NDPC Strengthens Data Privacy Framework for Telecoms, Hospitality Sectors

The Nigeria Data Protection Commission (NDPC) has begun moves to tighten data protection requirements for the telecommunications and hospitality industries as part of efforts to build stronger, sector-specific privacy safeguards across the country.

The initiative is aimed at developing tailored regulatory frameworks for sectors that process large volumes of personal and sensitive data, rather than relying on a broad, one-size-fits-all compliance model.

The proposal was presented during a stakeholder engagement held in Abuja, where regulators, industry operators and experts met to review emerging privacy frameworks covering telecommunications, financial services and hospitality operations.

At the meeting, the National Commissioner and Chief Executive Officer of the NDPC, Dr Vincent Olatunji, said the Commission is deliberately adopting a collaborative approach to rule-making to ensure that regulations are practical and reflective of industry realities.

According to him, stakeholders are engaged from the early stages of drafting so that the final rules are shaped by input from those who operate within the sectors.

He explained that although the Commission has the statutory authority to issue regulations independently, it prefers what he described as a “co-creation model” that allows for wider participation before finalisation.

Olatunji added that this approach, which was also applied during the development of Nigeria’s data protection law, had contributed to its credibility and international recognition.

He further noted that the NDPC is now shifting from general guidelines to more targeted frameworks, arguing that different industries face distinct risks and therefore require different compliance structures.

He pointed out that the hospitality sector now handles extensive personal data ranging from booking details and payment records to CCTV footage and guest identity information, often involving third-party digital systems.

On the telecommunications sector, he stressed its central role in the country’s digital ecosystem, noting that almost every major service today is linked through mobile networks.

“Almost everything today runs on the phone,” he said, highlighting the sector’s influence on banking, transport, healthcare and other essential services.

Olatunji also maintained that the Commission continues to operate independently in enforcement matters, describing it as one of the more respected data protection authorities globally due to its regulatory stance.

One of the resource persons, Rex Abitogun of Management Edge, supported the move towards sector-specific guidelines, warning that a uniform regulatory framework would not adequately address the varying risks across industries.

He explained that telecommunications infrastructure underpins a wide range of services, including banking, healthcare and hospitality, making it a critical point in the data value chain.

Abitogun also stressed that early engagement with operators reduces resistance and improves compliance outcomes, as industry players are more likely to implement rules they helped design.

“There will be no resistance if you are not dumping it on operators.
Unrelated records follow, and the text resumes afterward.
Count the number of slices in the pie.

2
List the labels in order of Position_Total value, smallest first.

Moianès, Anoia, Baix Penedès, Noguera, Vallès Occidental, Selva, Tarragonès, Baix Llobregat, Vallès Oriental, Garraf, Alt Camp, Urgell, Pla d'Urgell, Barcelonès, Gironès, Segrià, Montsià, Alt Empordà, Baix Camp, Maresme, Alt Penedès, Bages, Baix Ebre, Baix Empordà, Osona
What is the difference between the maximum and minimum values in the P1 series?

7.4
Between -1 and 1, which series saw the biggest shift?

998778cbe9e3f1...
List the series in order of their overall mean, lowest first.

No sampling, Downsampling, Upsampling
When they are part of the process, they own it and are more likely to implement it,” he said.

He further noted that hospitality operators routinely manage sensitive personal information such as identity documents, payment details, Wi-Fi logs and surveillance data, all of which require strict protection.
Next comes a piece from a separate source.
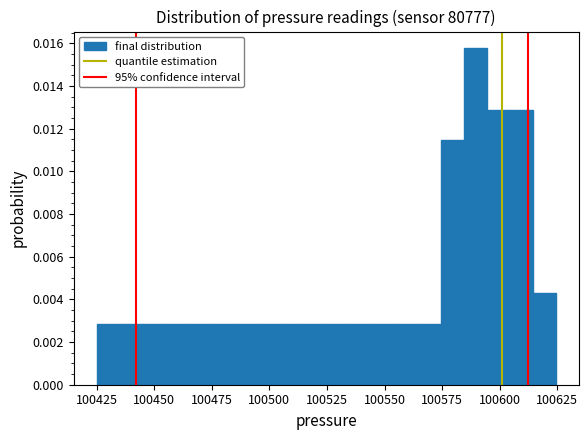

Around what value on the x-axis is the tallest bar? Give the approximate position of its centre, as read against the axis.

100590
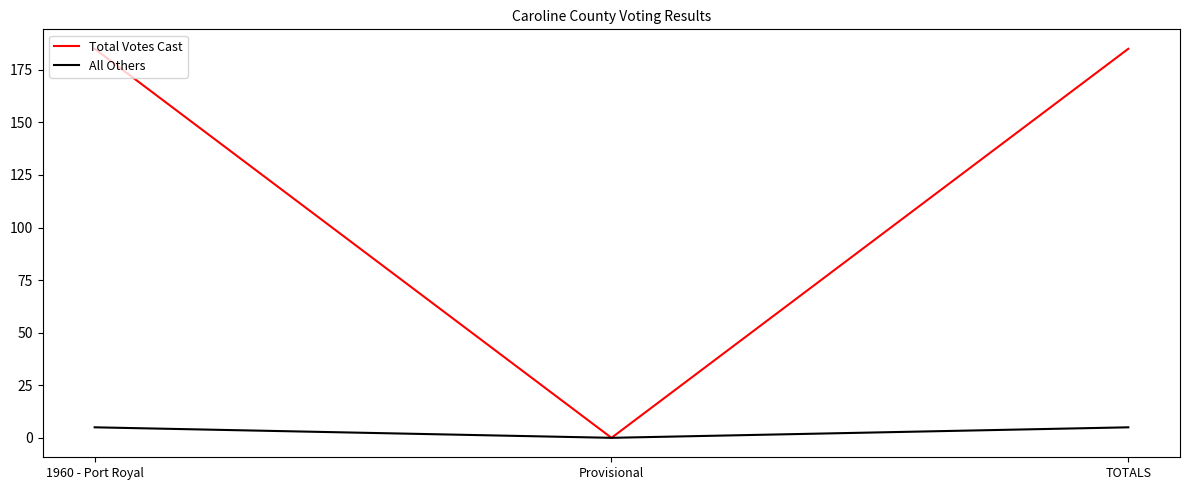

Which series has the widest spread of values?

Total Votes Cast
Another expert, Abdul-Hakeem Ajijola, raised concerns over increasing dependence on foreign digital platforms and cross-border data flows, warning that such reliance could weaken local control over data.

He observed that many digital services rely heavily on external infrastructure, creating challenges around data sovereignty and value retention within the country.
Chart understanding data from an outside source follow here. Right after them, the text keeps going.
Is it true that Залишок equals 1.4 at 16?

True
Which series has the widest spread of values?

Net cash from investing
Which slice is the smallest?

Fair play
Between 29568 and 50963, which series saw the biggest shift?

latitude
Ajijola also cautioned that everyday digital activities, particularly on global platforms driven by artificial intelligence, involve extensive data capture that many users are often unaware of.

Earlier in the session, Head of Legal, Enforcement and Regulations at the NDPC, Babatunde Bamigboye, said the engagement forms part of broader efforts to deepen privacy rights enforcement and improve compliance under Nigeria’s legal framework.

He disclosed that the Commission has conducted extensive audits and assessments involving thousands of data controllers and processors across different sectors.

According to him, the ongoing work is focused on identifying sector-specific challenges and building frameworks around lawful processing, accountability, data minimisation and stronger security controls.

Bamigboye added that the Commission’s long-term objective is to shift organisations from procedural or “paper-based” compliance to a culture where data protection is fully embedded in operations.

The engagement also had participation from the Nigerian Communications Commission (NCC) and stakeholders across the telecoms, financial and hospitality sectors, with outcomes expected to guide the final sectoral data protection frameworks.